= EXTRACTO DE LA PÁGINA =
======

Hay políticos dispuestos a argumentar sin rubor que las componendas son necesarias para preservar la gobernabilidad democrática. Y hay políticos que incluso se lo creen. La realidad, sin embargo, demuestra todo lo contrario. Lejos de preservarla, el copamiento, la repartija y la opacidad sabotean y pueden llegar a dinamitar la democracia.
¿Cómo hacerle entender al presidente Pedro Castillo, por ejemplo, que la gobernabilidad democrática, aquella que reposa en la legitimidad de las autoridades, solo se afirma mediante la transparencia y el respeto a derechos fundamentales, como la libertad de prensa, el imperio de la ley y la institucionalidad? ¿Cómo hacerle ver que la prensa libre es la mejor aliada para combatir la corrupción porque toda denuncia bien fundamentada por el periodismo de investigación ayuda a deshacerse de funcionarios que delinquen?
Después de seis meses de gobierno, nada de esto parece resonar en el presidente Castillo o en sus asesores. La agenda diaria del presidente se divide entre viajes y apariciones ceremoniales que intentan tranquilizar y adormecer a sus críticos, y conciliábulos nocturnos en los que, reiteradamente, decide el nombramiento de personajes no calificados o prontuariados para altos cargos de la gestión pública.
Y, sin embargo, el actual gobierno se ha dado tiempo para firmar un decreto supremo declarando que este será el “Año del Fortalecimiento de la Soberanía Nacional”. Es un tácito reconocimiento de la fragilidad en que se encuentra la soberanía peruana, hoy bajo ataque de organizaciones criminales transnacionales dedicadas al narcotráfico, a la minería ilegal de oro, a la tala ilegal, la pesca ilegal, la trata de personas, el lavado de activos y el contrabando.

======

= FILAS =

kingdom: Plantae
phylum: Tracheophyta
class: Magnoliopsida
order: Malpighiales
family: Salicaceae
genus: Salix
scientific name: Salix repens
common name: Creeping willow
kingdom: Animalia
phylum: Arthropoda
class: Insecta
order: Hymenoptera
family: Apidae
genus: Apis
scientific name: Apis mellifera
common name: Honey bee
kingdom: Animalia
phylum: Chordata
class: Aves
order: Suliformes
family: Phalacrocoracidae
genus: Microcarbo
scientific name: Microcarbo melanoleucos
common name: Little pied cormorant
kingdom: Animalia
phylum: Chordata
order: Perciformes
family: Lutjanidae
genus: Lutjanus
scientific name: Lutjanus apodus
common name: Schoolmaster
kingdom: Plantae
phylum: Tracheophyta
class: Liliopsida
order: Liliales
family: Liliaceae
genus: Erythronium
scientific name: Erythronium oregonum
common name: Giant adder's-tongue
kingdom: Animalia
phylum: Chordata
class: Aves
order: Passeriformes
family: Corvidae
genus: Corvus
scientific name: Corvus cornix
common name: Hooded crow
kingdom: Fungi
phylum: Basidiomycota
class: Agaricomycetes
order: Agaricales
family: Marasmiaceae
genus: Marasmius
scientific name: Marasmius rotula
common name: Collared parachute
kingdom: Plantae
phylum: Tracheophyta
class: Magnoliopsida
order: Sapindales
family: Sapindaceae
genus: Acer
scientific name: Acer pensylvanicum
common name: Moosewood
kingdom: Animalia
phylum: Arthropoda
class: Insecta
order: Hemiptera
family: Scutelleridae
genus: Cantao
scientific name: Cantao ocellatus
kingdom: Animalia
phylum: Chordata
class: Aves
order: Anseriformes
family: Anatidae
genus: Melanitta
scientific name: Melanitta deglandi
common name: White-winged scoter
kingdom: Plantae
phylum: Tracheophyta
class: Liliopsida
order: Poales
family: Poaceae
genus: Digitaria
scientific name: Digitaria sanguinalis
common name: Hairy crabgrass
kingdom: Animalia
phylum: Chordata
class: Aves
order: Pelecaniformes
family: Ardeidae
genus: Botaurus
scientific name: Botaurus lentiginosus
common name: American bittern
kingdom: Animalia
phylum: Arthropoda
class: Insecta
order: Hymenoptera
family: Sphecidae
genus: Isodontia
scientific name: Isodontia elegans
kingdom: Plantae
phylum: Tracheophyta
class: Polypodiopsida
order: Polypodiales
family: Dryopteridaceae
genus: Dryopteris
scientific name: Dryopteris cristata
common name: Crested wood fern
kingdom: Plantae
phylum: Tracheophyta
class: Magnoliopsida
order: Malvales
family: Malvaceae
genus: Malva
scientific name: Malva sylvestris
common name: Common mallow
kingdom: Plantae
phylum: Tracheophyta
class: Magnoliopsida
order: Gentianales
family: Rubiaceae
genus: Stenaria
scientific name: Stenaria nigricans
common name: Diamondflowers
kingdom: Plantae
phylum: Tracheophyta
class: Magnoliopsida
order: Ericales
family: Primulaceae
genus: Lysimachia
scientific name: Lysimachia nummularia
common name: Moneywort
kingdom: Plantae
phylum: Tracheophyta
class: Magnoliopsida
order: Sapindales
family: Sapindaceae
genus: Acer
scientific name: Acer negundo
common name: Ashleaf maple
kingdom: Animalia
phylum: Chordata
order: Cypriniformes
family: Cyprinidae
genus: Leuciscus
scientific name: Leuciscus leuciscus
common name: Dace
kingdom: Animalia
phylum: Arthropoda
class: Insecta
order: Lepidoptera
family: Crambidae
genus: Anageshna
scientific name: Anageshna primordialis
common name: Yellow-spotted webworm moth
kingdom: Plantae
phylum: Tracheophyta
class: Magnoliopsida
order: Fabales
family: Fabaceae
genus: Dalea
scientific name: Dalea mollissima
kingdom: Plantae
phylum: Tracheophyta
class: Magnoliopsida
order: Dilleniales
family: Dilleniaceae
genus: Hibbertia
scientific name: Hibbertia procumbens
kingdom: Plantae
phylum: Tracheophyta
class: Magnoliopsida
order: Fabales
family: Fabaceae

======

= DESCRIPCIÓN DE LA TAREA =
¿Puedes volver a escribir, íntegro y sin ningún cambio, el texto sobre la gobernabilidad democrática durante el gobierno de Pedro Castillo?

= RESPUESTA COMPLETA =
Hay políticos dispuestos a argumentar sin rubor que las componendas son necesarias para preservar la gobernabilidad democrática. Y hay políticos que incluso se lo creen. La realidad, sin embargo, demuestra todo lo contrario. Lejos de preservarla, el copamiento, la repartija y la opacidad sabotean y pueden llegar a dinamitar la democracia.
¿Cómo hacerle entender al presidente Pedro Castillo, por ejemplo, que la gobernabilidad democrática, aquella que reposa en la legitimidad de las autoridades, solo se afirma mediante la transparencia y el respeto a derechos fundamentales, como la libertad de prensa, el imperio de la ley y la institucionalidad? ¿Cómo hacerle ver que la prensa libre es la mejor aliada para combatir la corrupción porque toda denuncia bien fundamentada por el periodismo de investigación ayuda a deshacerse de funcionarios que delinquen?
Después de seis meses de gobierno, nada de esto parece resonar en el presidente Castillo o en sus asesores. La agenda diaria del presidente se divide entre viajes y apariciones ceremoniales que intentan tranquilizar y adormecer a sus críticos, y conciliábulos nocturnos en los que, reiteradamente, decide el nombramiento de personajes no calificados o prontuariados para altos cargos de la gestión pública.
Y, sin embargo, el actual gobierno se ha dado tiempo para firmar un decreto supremo declarando que este será el “Año del Fortalecimiento de la Soberanía Nacional”. Es un tácito reconocimiento de la fragilidad en que se encuentra la soberanía peruana, hoy bajo ataque de organizaciones criminales transnacionales dedicadas al narcotráfico, a la minería ilegal de oro, a la tala ilegal, la pesca ilegal, la trata de personas, el lavado de activos y el contrabando.